_Prompt_
For the data below, restate word for word only the lines from the line containing "X2459Y1351D03*" through the line containing "X2309Y101D03*", both ends included.

_Input records_
*-*-*
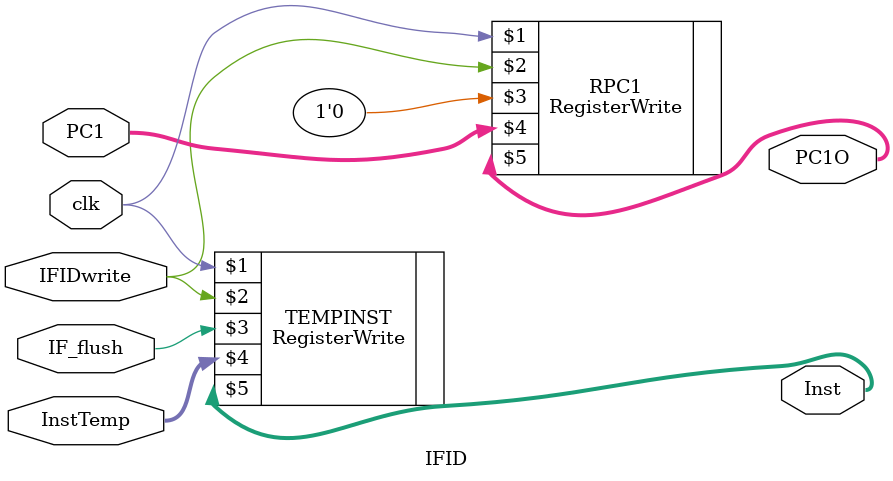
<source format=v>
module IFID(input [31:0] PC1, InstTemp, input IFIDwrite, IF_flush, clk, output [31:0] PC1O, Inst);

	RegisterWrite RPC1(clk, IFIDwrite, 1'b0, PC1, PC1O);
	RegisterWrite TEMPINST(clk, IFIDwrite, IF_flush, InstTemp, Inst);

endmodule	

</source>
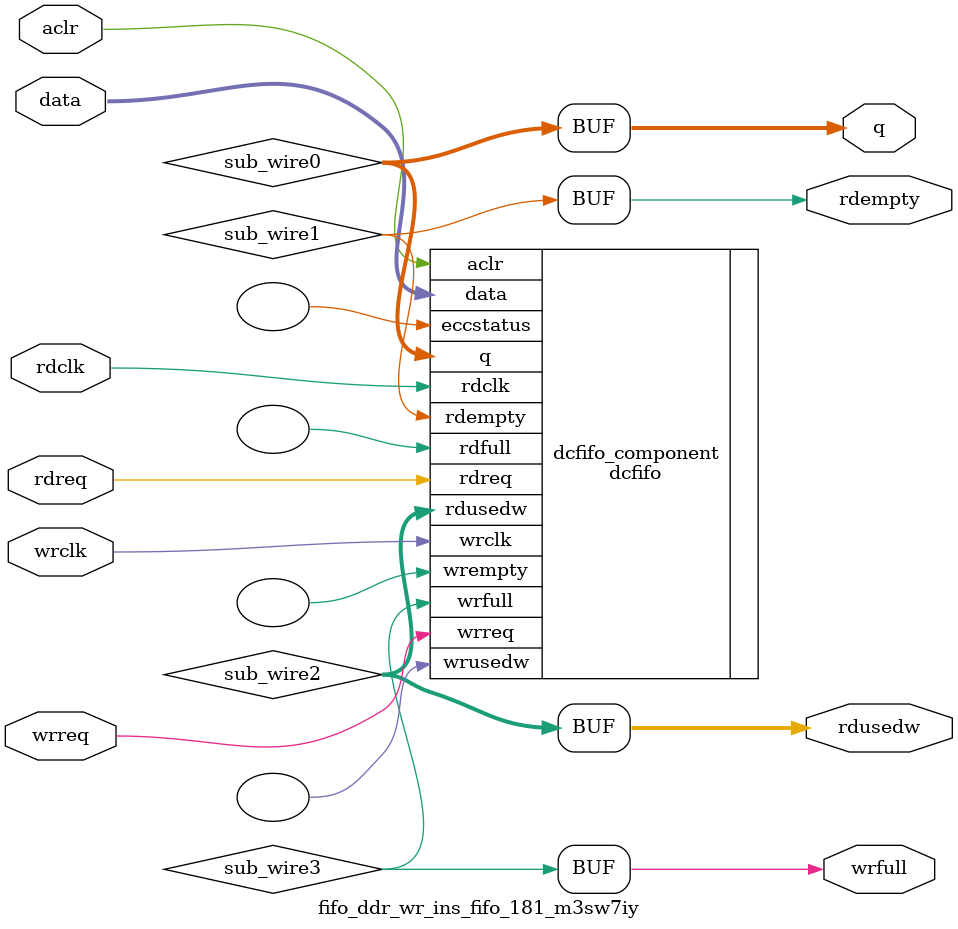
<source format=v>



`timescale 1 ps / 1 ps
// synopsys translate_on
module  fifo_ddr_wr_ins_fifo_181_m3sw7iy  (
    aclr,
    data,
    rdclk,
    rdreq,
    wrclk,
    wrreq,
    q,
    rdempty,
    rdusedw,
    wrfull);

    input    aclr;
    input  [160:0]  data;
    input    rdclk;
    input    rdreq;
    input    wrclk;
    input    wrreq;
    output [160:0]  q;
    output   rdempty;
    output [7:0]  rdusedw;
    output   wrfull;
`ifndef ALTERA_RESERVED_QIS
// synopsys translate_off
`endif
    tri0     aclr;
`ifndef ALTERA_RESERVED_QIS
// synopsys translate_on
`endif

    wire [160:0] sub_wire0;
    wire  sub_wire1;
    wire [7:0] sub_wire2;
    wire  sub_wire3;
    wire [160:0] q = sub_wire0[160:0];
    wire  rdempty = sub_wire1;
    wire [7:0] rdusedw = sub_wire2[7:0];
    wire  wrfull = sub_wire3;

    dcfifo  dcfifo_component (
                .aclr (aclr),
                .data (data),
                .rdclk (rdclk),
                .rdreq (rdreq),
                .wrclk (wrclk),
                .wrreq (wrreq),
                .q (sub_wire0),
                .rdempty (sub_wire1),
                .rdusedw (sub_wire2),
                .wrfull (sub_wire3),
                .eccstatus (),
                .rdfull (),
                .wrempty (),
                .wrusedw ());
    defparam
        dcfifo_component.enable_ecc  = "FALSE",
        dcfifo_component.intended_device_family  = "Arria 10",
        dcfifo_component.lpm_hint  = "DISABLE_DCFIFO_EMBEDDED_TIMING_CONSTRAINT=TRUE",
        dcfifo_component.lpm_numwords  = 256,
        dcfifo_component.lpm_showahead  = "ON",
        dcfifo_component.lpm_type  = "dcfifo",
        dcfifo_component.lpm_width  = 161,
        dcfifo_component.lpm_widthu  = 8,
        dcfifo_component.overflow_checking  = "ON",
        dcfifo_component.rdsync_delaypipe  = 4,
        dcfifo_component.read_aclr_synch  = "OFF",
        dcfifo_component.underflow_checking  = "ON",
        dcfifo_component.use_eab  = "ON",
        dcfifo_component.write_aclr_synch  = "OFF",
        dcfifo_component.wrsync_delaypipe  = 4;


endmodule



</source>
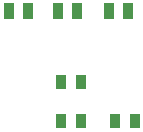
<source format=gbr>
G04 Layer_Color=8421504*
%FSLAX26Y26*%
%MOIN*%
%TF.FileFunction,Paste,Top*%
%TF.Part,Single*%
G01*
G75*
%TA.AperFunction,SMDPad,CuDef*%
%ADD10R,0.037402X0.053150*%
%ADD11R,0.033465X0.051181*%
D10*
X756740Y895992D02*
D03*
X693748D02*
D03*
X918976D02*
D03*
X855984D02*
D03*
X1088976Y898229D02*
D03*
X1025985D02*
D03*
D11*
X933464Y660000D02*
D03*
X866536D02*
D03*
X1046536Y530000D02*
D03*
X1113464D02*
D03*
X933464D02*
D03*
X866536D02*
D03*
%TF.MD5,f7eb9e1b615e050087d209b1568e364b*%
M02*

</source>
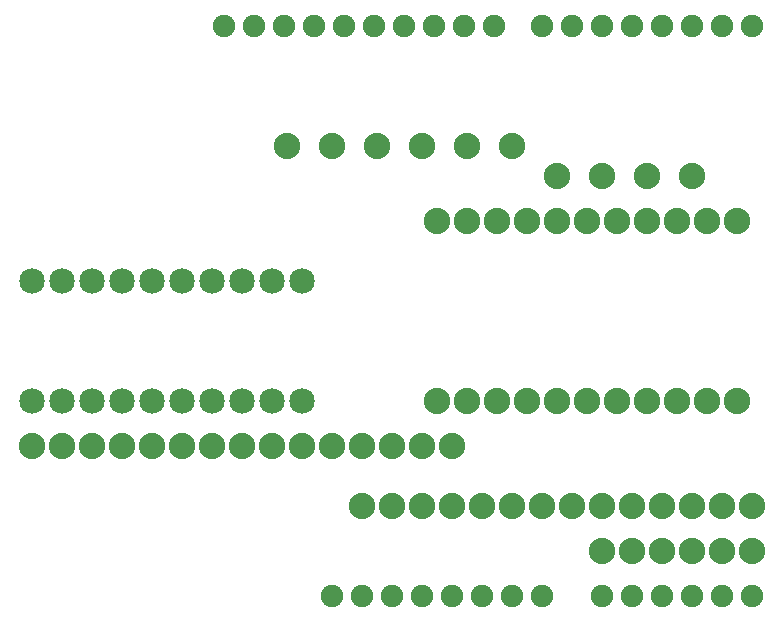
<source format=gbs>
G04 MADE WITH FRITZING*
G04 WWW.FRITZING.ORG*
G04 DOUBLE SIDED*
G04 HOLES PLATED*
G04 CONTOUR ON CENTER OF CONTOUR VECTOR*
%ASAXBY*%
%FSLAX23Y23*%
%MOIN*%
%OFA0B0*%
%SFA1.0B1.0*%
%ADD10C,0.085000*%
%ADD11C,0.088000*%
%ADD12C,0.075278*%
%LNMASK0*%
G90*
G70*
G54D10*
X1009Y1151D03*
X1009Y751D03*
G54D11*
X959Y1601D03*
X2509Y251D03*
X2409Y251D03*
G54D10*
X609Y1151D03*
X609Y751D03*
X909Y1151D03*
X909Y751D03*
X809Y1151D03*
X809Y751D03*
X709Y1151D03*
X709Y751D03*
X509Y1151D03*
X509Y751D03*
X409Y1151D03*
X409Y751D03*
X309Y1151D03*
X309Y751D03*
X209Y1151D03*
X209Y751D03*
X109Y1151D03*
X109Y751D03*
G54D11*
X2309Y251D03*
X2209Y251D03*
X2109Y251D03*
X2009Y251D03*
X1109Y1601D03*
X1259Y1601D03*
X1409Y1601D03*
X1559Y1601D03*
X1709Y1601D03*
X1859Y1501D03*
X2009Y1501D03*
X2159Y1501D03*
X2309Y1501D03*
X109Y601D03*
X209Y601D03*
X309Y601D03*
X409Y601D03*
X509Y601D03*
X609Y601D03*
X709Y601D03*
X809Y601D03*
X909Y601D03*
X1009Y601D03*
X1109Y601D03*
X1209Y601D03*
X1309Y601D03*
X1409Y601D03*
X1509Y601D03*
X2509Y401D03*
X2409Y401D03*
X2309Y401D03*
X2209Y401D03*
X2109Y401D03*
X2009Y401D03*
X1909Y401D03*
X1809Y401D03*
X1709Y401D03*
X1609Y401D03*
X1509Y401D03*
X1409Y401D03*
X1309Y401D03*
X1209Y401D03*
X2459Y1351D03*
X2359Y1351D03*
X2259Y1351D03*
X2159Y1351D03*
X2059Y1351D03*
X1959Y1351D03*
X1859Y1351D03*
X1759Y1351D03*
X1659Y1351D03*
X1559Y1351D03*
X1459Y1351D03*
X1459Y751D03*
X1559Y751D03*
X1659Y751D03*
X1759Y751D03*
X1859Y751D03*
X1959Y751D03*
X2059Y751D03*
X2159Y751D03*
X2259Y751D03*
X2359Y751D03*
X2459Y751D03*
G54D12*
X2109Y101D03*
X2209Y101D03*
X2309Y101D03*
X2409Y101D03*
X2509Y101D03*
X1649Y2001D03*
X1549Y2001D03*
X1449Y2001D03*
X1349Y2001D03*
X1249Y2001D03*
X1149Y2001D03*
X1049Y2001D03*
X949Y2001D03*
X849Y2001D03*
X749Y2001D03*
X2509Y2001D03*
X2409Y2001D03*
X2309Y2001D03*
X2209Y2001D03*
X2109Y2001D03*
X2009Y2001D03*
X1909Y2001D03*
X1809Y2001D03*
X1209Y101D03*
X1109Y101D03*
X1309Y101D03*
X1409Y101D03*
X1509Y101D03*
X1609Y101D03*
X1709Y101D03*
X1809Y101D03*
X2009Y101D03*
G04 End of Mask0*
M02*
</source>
*-*-*
_Result of this task_
X2459Y1351D03*
X2359Y1351D03*
X2259Y1351D03*
X2159Y1351D03*
X2059Y1351D03*
X1959Y1351D03*
X1859Y1351D03*
X1759Y1351D03*
X1659Y1351D03*
X1559Y1351D03*
X1459Y1351D03*
X1459Y751D03*
X1559Y751D03*
X1659Y751D03*
X1759Y751D03*
X1859Y751D03*
X1959Y751D03*
X2059Y751D03*
X2159Y751D03*
X2259Y751D03*
X2359Y751D03*
X2459Y751D03*
G54D12*
X2109Y101D03*
X2209Y101D03*
X2309Y101D03*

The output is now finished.